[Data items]
****************************************

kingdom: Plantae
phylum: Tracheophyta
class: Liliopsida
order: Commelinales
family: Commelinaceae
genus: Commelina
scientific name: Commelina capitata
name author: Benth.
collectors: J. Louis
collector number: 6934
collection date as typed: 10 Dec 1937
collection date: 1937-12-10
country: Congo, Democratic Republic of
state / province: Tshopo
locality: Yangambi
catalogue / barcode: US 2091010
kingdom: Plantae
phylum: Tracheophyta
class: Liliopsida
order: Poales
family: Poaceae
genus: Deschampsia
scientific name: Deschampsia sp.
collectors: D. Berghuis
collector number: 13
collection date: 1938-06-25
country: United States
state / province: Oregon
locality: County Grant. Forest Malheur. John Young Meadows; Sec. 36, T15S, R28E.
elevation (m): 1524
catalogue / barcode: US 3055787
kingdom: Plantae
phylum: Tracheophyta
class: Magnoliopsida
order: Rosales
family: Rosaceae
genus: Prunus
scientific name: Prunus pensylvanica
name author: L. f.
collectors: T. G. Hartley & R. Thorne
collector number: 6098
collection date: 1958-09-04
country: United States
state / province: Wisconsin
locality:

****************************************

◆ Problem to solve
Return, character for character, the stretch of the records from the line containing "genus: Deschampsia" through the last line of the records.

◆ Exercise result
genus: Deschampsia
scientific name: Deschampsia sp.
collectors: D. Berghuis
collector number: 13
collection date: 1938-06-25
country: United States
state / province: Oregon
locality: County Grant. Forest Malheur. John Young Meadows; Sec. 36, T15S, R28E.
elevation (m): 1524
catalogue / barcode: US 3055787
kingdom: Plantae
phylum: Tracheophyta
class: Magnoliopsida
order: Rosales
family: Rosaceae
genus: Prunus
scientific name: Prunus pensylvanica
name author: L. f.
collectors: T. G. Hartley & R. Thorne
collector number: 6098
collection date: 1958-09-04
country: United States
state / province: Wisconsin
locality:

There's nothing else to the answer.